Article ▸

# Peak FO=good deal



## PrairieCraft (Jul 9, 2010)

Just ordered 2 sample packs from peak.  I love that they let you pick the ones you want.  Other places have samplers with specific oils, not as fun.  

Thanks to Honor for the recommendations, I see you suggest peak all the time.

That's all, really excited, needed to share.


----------



## honor435 (Jul 9, 2010)

I adore peak, and you can duplicate any of the samples, or triple! If you want any suggestions, ask me. which ones did you buy?


----------



## PrairieCraft (Jul 9, 2010)

#1 coconut milk
#2 fresh brewed coffee
#3 gardenia
#4 wild mountain honey
#5 tall grass
#6 storm watcher
#7 twilight wood
#8 green tea
#9 juniper breeze
#10 cabernet grape
#1 beach daisies
#2 black canyon
#3 botanical orchard & nectar
#4 grapefruit
#5 mountain pine
#6 lavender
#7 orange blossom
#8 winter wonderland
#9 apple blossom
#10 amish harvest
  This looks bad :twisted: 

I'm tired of spending too much on oils I end up not liking, this is the perfect way to try some stuff in an affordable way.  I tend to like the scents that are a little more masculine, not a girly girl.  A couple of these are ones that family members requested.  I'm most excited about the wild mountain honey.  There are probably a few here that I won't like but the pic or description got me!

What you need to do ▸ Carry the forum thread about fragrance oil samples from Peak forward from its last post. The data that comes next has no connection to the forum thread.

Stored items ▸

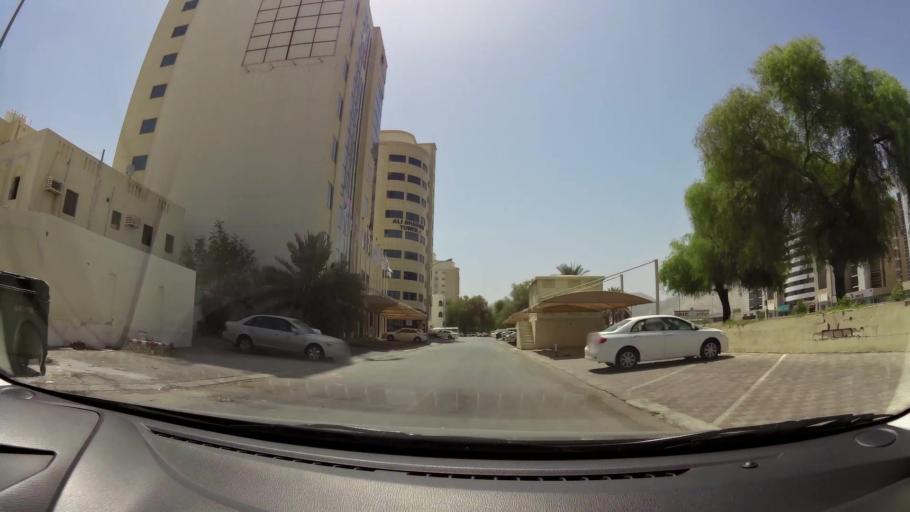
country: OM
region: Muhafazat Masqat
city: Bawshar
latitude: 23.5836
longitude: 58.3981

==

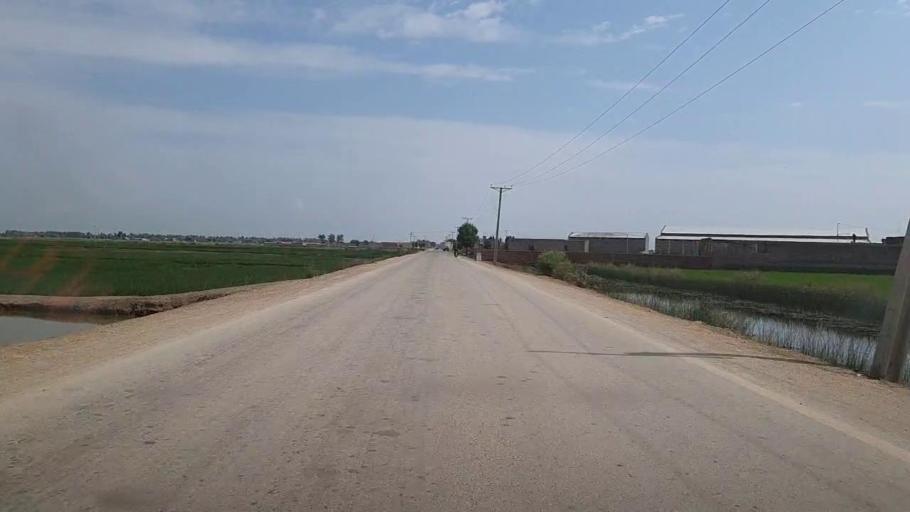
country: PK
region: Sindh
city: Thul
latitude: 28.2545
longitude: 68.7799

Exercise answer ▸
You can get multiples of the same oil??  I figured you couldn't, that is great to know for future purchases.

Someone on another thread mentioned pthalates(sp?) do peaks oils contain this?  Is it a big deal?


----------



## Laurie (Jul 9, 2010)

Does anyone know if Peak's delivers to Canada?  This sounds like to good a deal to pass up.

Laurie


----------



## honor435 (Jul 9, 2010)

wow! ok:
black canyon: is to die for, my best selling mens scent, very musky good
coffee- def smells like coffee, i made some hand soap w it
wild mt honey- is my best seller up north, not at my work, weird, very nice honey smell, stays on your skin for while, as does canyon
twilight- i made in lotion, im liking it
greentea- yuck, double yuck, didnt sell one, gave it away to college student, he didnt care!
coc milk- nice, does discolor to med tan

weird,but those are not the usual ones I buy, yes, you can get as many of the same as you want, which I like.
next time, try:
brown sugar fig, cran apple marmalade, cedar, lemon pd cake, coc lime verbena, french van/amber


----------



## honor435 (Jul 9, 2010)

Laurie
they dont  , 
ask others from there where to shop for fos. We have good advice!


----------



## Laurie (Jul 9, 2010)

Thanks for the quick reply Honor.

I do know a number of friends & relatives who travel up.  I might be able to get them to bring a parcel with them. :wink: 

Laurie


----------



## honor435 (Jul 9, 2010)

let me know if you have any questions about certain scents, ive bought quite a few from them! where do you live in Canada? I live in mn, were kinda neighbors.


----------



## PrairieCraft (Jul 10, 2010)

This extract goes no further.